=== Begin Enclosure ===

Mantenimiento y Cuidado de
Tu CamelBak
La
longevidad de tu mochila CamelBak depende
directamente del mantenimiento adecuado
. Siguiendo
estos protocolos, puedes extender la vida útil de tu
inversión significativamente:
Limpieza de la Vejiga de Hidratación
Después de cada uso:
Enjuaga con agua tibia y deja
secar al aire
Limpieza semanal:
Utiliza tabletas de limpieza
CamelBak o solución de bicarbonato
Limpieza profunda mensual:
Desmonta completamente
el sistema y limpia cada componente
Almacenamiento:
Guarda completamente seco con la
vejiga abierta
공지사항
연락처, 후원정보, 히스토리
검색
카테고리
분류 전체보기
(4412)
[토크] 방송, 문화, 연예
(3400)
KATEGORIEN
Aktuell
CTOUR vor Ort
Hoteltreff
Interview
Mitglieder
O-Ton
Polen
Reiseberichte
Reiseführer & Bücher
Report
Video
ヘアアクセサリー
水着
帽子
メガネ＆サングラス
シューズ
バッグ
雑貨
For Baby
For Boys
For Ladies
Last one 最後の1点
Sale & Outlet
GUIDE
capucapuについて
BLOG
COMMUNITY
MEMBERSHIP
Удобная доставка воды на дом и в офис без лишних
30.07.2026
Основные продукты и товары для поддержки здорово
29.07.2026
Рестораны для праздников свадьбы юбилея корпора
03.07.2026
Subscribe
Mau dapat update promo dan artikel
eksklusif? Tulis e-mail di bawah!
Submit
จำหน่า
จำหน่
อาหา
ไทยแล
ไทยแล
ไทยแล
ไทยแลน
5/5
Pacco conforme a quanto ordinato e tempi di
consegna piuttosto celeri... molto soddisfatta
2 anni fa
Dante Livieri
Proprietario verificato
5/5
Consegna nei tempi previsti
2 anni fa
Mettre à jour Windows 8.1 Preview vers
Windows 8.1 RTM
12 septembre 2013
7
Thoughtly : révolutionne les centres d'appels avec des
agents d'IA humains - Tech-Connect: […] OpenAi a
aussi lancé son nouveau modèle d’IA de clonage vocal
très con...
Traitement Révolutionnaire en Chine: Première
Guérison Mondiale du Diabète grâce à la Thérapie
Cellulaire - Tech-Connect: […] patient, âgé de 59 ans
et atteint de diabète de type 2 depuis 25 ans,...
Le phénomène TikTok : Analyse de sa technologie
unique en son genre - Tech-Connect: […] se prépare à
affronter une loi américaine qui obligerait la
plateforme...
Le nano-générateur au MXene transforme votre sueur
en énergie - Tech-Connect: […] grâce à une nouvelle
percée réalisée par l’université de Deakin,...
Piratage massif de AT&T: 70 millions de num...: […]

=== End Enclosure ===

**Work item**
Print the entries exactly as they read, from the first line through the line with "Guérison Mondiale du", including that line.

**Answer to the exercise**
Mantenimiento y Cuidado de
Tu CamelBak
La
longevidad de tu mochila CamelBak depende
directamente del mantenimiento adecuado
. Siguiendo
estos protocolos, puedes extender la vida útil de tu
inversión significativamente:
Limpieza de la Vejiga de Hidratación
Después de cada uso:
Enjuaga con agua tibia y deja
secar al aire
Limpieza semanal:
Utiliza tabletas de limpieza
CamelBak o solución de bicarbonato
Limpieza profunda mensual:
Desmonta completamente
el sistema y limpia cada componente
Almacenamiento:
Guarda completamente seco con la
vejiga abierta
공지사항
연락처, 후원정보, 히스토리
검색
카테고리
분류 전체보기
(4412)
[토크] 방송, 문화, 연예
(3400)
KATEGORIEN
Aktuell
CTOUR vor Ort
Hoteltreff
Interview
Mitglieder
O-Ton
Polen
Reiseberichte
Reiseführer & Bücher
Report
Video
ヘアアクセサリー
水着
帽子
メガネ＆サングラス
シューズ
バッグ
雑貨
For Baby
For Boys
For Ladies
Last one 最後の1点
Sale & Outlet
GUIDE
capucapuについて
BLOG
COMMUNITY
MEMBERSHIP
Удобная доставка воды на дом и в офис без лишних
30.07.2026
Основные продукты и товары для поддержки здорово
29.07.2026
Рестораны для праздников свадьбы юбилея корпора
03.07.2026
Subscribe
Mau dapat update promo dan artikel
eksklusif? Tulis e-mail di bawah!
Submit
จำหน่า
จำหน่
อาหา
ไทยแล
ไทยแล
ไทยแล
ไทยแลน
5/5
Pacco conforme a quanto ordinato e tempi di
consegna piuttosto celeri... molto soddisfatta
2 anni fa
Dante Livieri
Proprietario verificato
5/5
Consegna nei tempi previsti
2 anni fa
Mettre à jour Windows 8.1 Preview vers
Windows 8.1 RTM
12 septembre 2013
7
Thoughtly : révolutionne les centres d'appels avec des
agents d'IA humains - Tech-Connect: […] OpenAi a
aussi lancé son nouveau modèle d’IA de clonage vocal
très con...
Traitement Révolutionnaire en Chine: Première
Guérison Mondiale du Diabète grâce à la Thérapie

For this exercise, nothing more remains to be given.